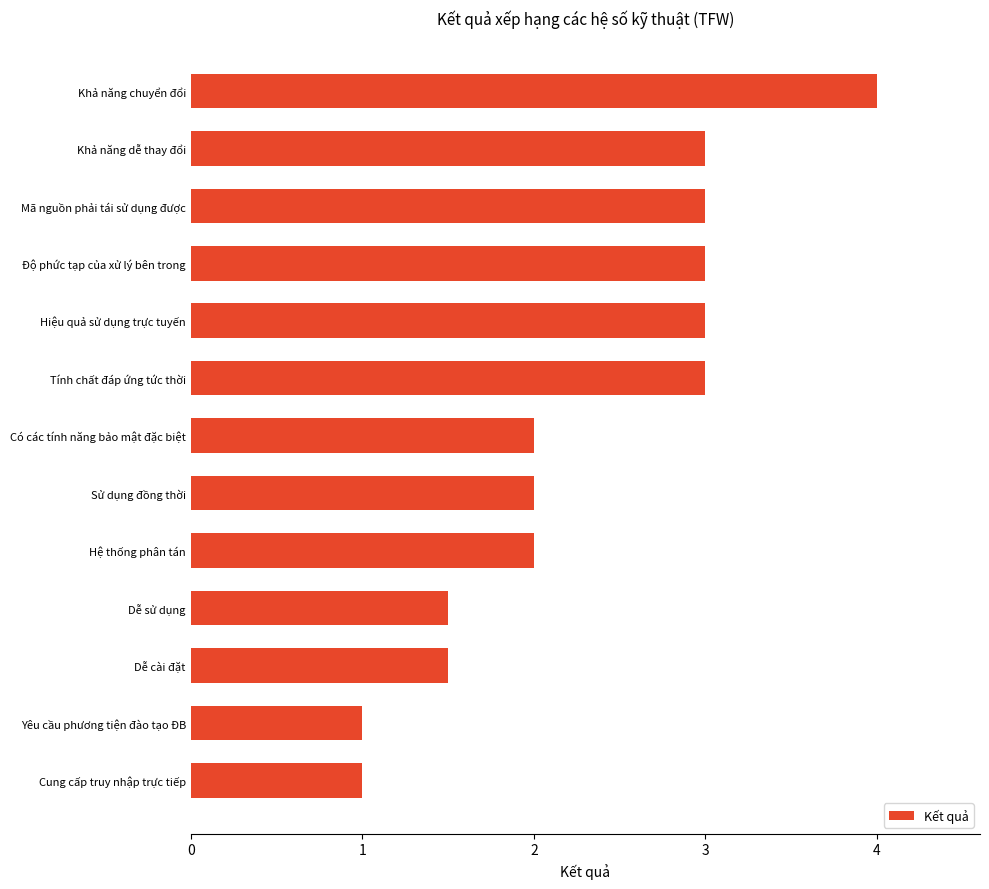

True or false: the data shows 3.0 at Hiệu quả sử dụng trực tuyến.

True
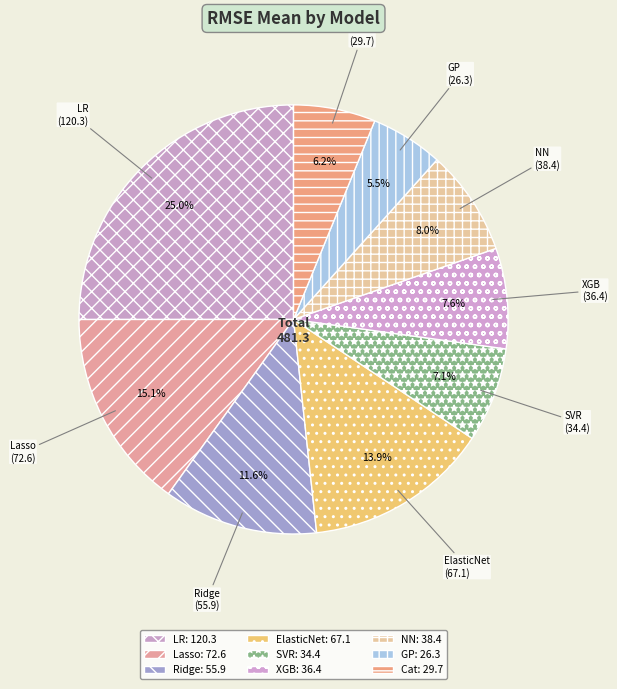

To the nearest percent, what portion does XGB represent?

8%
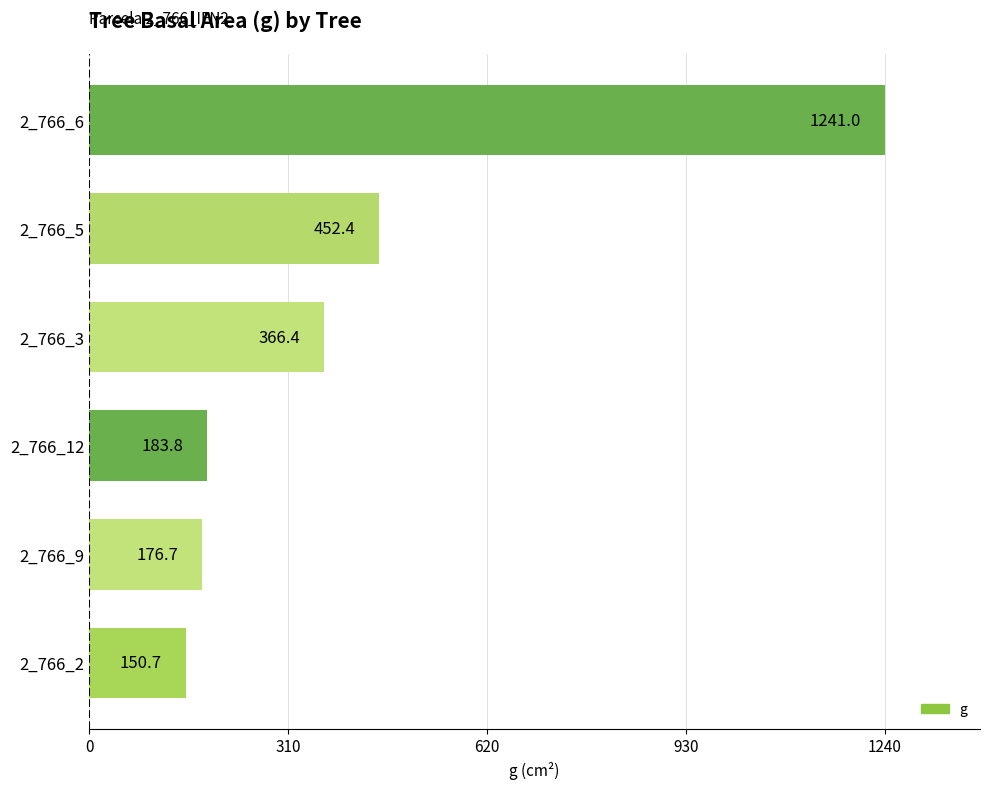

Rank the categories by value from lowest to highest.

2_766_2, 2_766_9, 2_766_12, 2_766_3, 2_766_5, 2_766_6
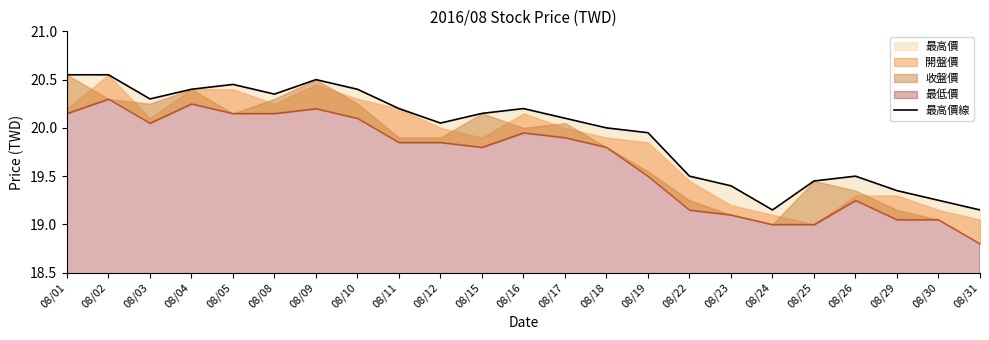

Where is the data nearest to the value 19?

08/24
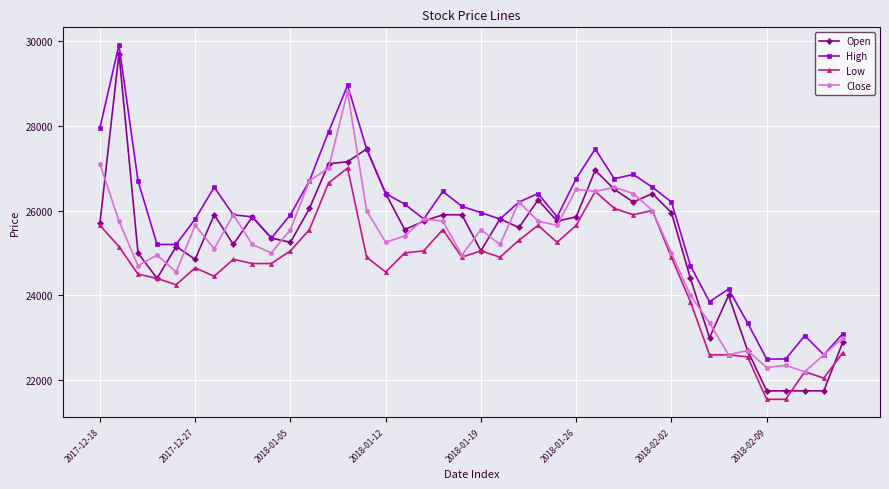

Does the chart display data point markers on the line(s)?

Yes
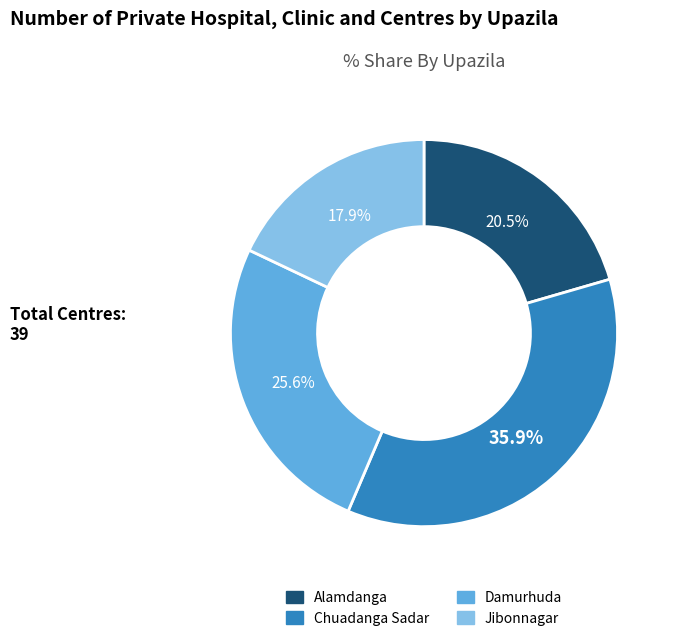

What portion of the pie excludes Alamdanga?

79.5%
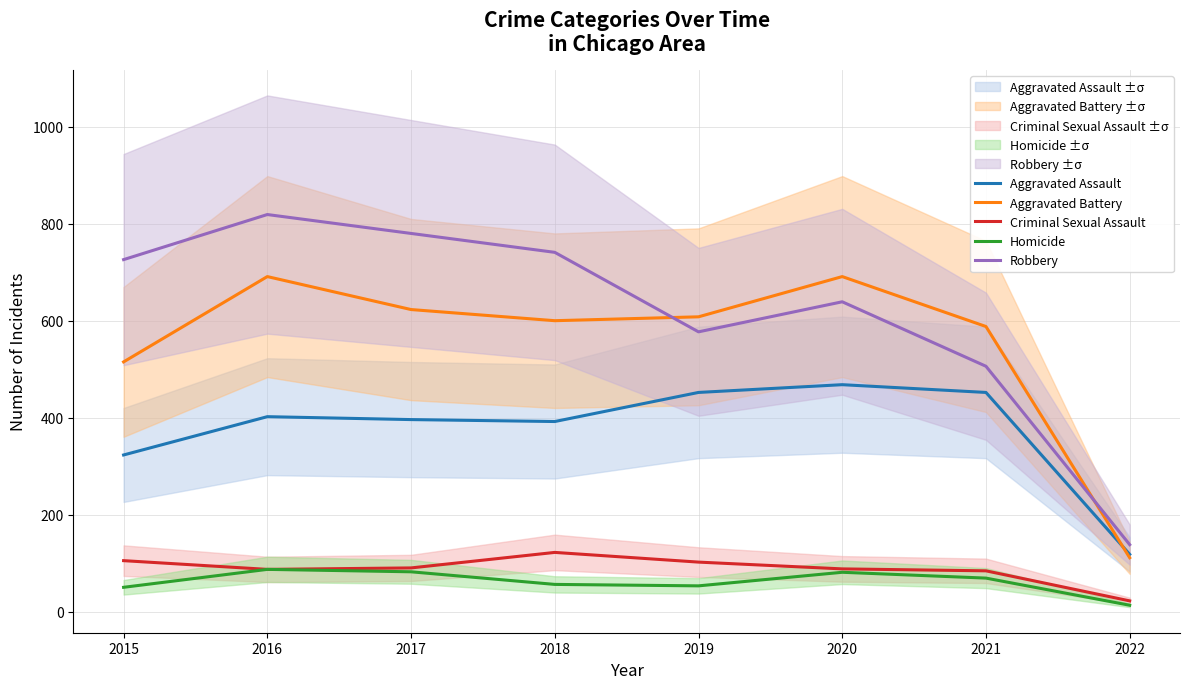

True or false: Aggravated Battery and Homicide intersect in this chart.

False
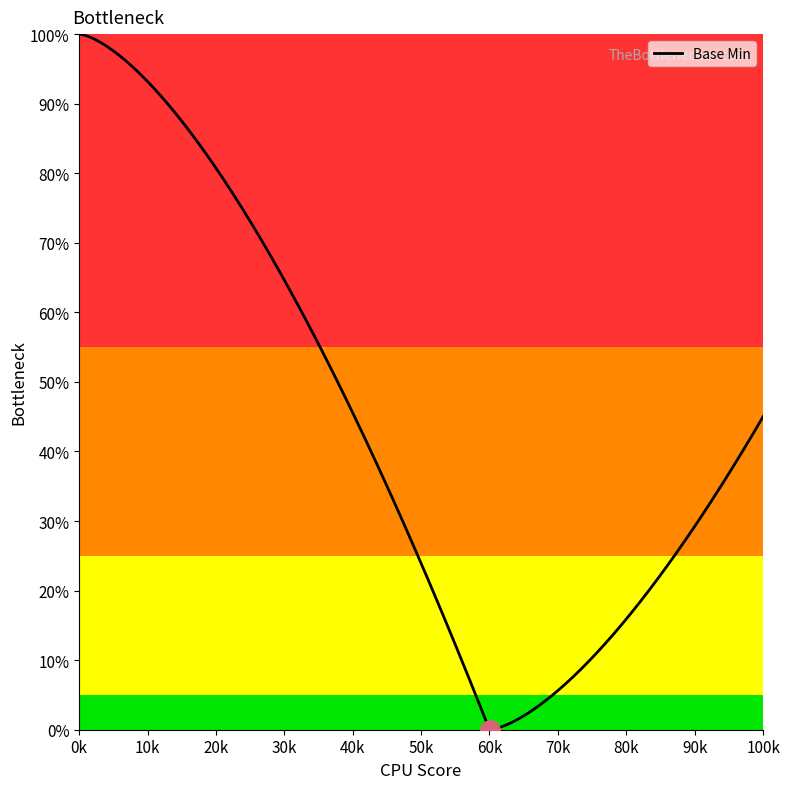

Does the chart have visible grid lines?

No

########################################

*What you need to do*
Rewrite all of the material above, replacing "chart" with "graph" wherever it appears and leaving everything else as it is. Omit the pictures.

*Answer space*
True or false: the data shows 3.0 at Hiệu quả sử dụng trực tuyến.

True

To the nearest percent, what portion does XGB represent?

8%

Rank the categories by value from lowest to highest.

2_766_2, 2_766_9, 2_766_12, 2_766_3, 2_766_5, 2_766_6

Where is the data nearest to the value 19?

08/24

Does the graph display data point markers on the line(s)?

Yes

What portion of the pie excludes Alamdanga?

79.5%

True or false: Aggravated Battery and Homicide intersect in this graph.

False

Does the graph have visible grid lines?

No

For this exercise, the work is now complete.